La robe de noce prêtée par une amie, le voile loué chez un coiffeur, ils sont partis un matin, à pied, par les rues, pour se marier. A l’église il fallut attendre la fin des messes d’enterrement, attendre aussi à la mairie pour laisser passer les mariages riches. Alors il l’a emmenée en haut du faubourg, dans une chambre carrelée et triste, au fond d’un long couloir plein d’autres chambres bruyantes, sales, querelleuses. C’était à dégoûter d’avance du ménage ! Aussi leur bonheur n’a pas duré longtemps. A force de vivre avec des ivrognes, lui s’est mis à boire comme eux. Elle, en voyant pleurer les femmes, a perdu tout son courage ; et, pendant qu’il était au cabaret, elle passait tout son temps chez les voisines, apathique, humiliée, berçant d’interminables plaintes l’enfant qu’elle tenait sur ses bras. C’est comme cela qu’elle est devenue si laide, et que cet affreux surnom de «singe» lui a été donné dans les ateliers.

La petite ombre est toujours là, qui va et vient devant les vitres. On l’entend marcher lentement dans la boue du trottoir, et tousser d’une grosse toux creuse, car la soirée est pluvieuse et froide. Combien de temps va-t-elle attendre ? Deux ou trois fois déjà elle a posé la main sur le bouton de la porte, mais sans oser jamais ouvrir. A la fin, pourtant, l’idée que les enfants n’ont rien pour manger lui tient lieu de courage. Elle entre. Mais, à peine le seuil franchi, un immense éclat de rire l’arrête court. «Valentin, v’là le singe !….» Elle est bien laide, en effet, avec ses loques qui ruissellent de pluie, toutes les pâleurs de l’attente et de la fatigue sur les joues.
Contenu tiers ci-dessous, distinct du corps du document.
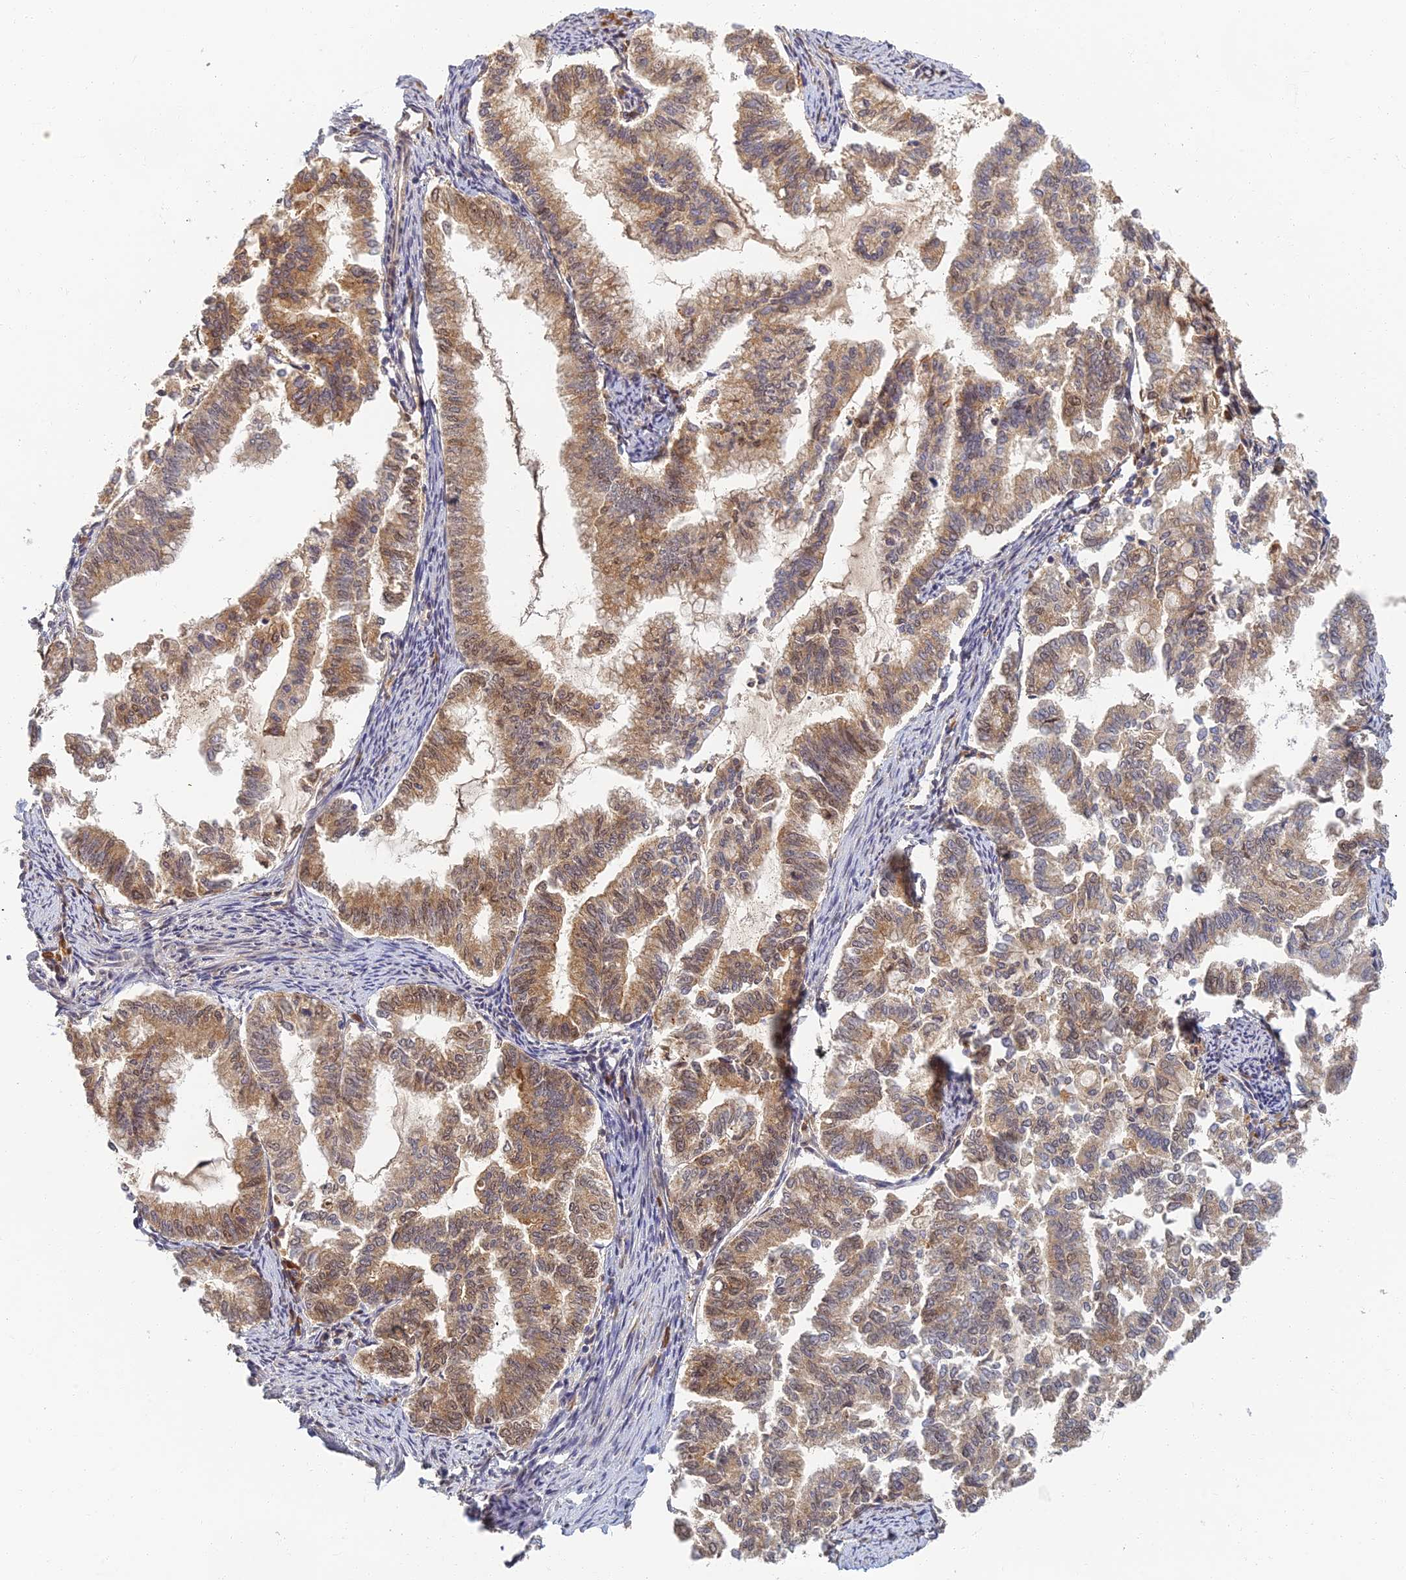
{"staining": {"intensity": "moderate", "quantity": ">75%", "location": "cytoplasmic/membranous"}, "tissue": "endometrial cancer", "cell_type": "Tumor cells", "image_type": "cancer", "snomed": [{"axis": "morphology", "description": "Adenocarcinoma, NOS"}, {"axis": "topography", "description": "Endometrium"}], "caption": "Immunohistochemistry (DAB) staining of endometrial cancer (adenocarcinoma) displays moderate cytoplasmic/membranous protein expression in about >75% of tumor cells. (brown staining indicates protein expression, while blue staining denotes nuclei).", "gene": "RGL3", "patient": {"sex": "female", "age": 79}}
«Valentin, v’là le singe !» Tremblante, interdite, la pauvre femme reste sans bouger. Lui, s’est levé, furieux. Comment ! elle a osé venir le chercher là, l’humilier devant les camarades ?… Attends, attends… tu vas voir !…. Et terrible, le poing fermé, Valentin s’élance. La malheureuse se sauve en courant, au milieu des huées. Il franchit la porte derrière elle, fait deux bonds et la rattrape au tournant de la rue… Tout est noir, personne ne passe. Ah ! pauvre singe !…

Eh bien ! non. Loin des camarades, l’ouvrier parisien n’est pas méchant. Une fois en face d’elle, le voilà faible, soumis, presque repentant. Maintenant ils s’en vont tous deux bras dessus bras dessous, et, pendant qu’ils s’éloignent, c’est la voix de la femme qu’on entend s’élever dans la nuit, furieuse, plaintive, enrouée de larmes. Le singe prend sa revanche.